Hakim, Naji
Vier Choralbearbeitungen (2011) für Orgel
Ein Kompositionsauftrag in memoriam der im Jahre 2007 mit 46 Jahren allzu früh verstorbenen US-amerikanischen Bach-Forscherin Anne Leahy bot Naji Hakim Gelegenheit, sich einem spezifisch reformatorischen Liedgut kompositorisch zuzuwenden, dessen sich auch Johann Sebastian Bach in seinen Leipziger Chorälen zuvor angenommen hatte. Es sind dabei vier reizvolle Miniaturen für die Orgel entstanden, allesamt in leichter Spielbarkeit und im Umfang (ca. 6 Minuten) Hakims Zyklus Mariales vergleichbar.

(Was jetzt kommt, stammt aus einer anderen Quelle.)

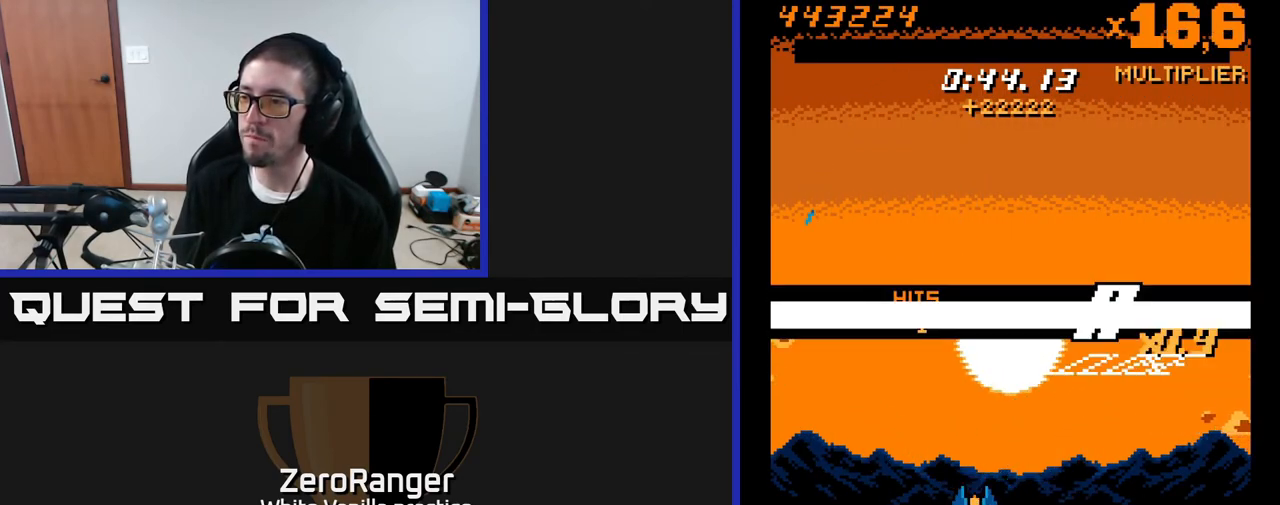
{"buttons": [], "right_stick": "center", "events": [[167, "L2", "up"], [233, "L2", "down"], [433, "L2", "up"]]}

In Komm, heiliger Geist, Herre Gott schreibt Hakim eine Staccato-Achtel-Figuration, die als Versinnbildlichung des Sanctus Spiritus den in der Oberstimme liegenden Cantus firmus spielerisch umrankt. Im zweiten Orgelchoral An Wasserflüssen Babylon wird der Choral im Pedal durchgeführt. Dabei schmückt ihn Hakim nach Art einer plainte mit einer farbig-romantisierenden Akkordik. Schmücke dich, o liebe Seele ist dagegen nach Art einer Méditation als Oktavkanon zwischen Oberstimme und Pedal über einer ruhigen Begleitung der linken Hand gestaltet. Die möglicherweise etwas scholastisch und statisch anmutende Rhythmik findet sodann im abschließenden Allein Gott in der Höh sei Ehr ihre geistreich-sprühende Auflösung in der quirlig-tanzartigen Faktur. Gewisse Anklänge an den Jazz stehen für eine durchaus persönliche Choralbehandlung Hakims. Kurzes Fazit: ein mit leichter Feder geschriebener reizvoller Kontrapunkt zu den überaus komplexen Bachschen Chorälen und zugleich eine dankbare Bereicherung für Liturgie und Konzert.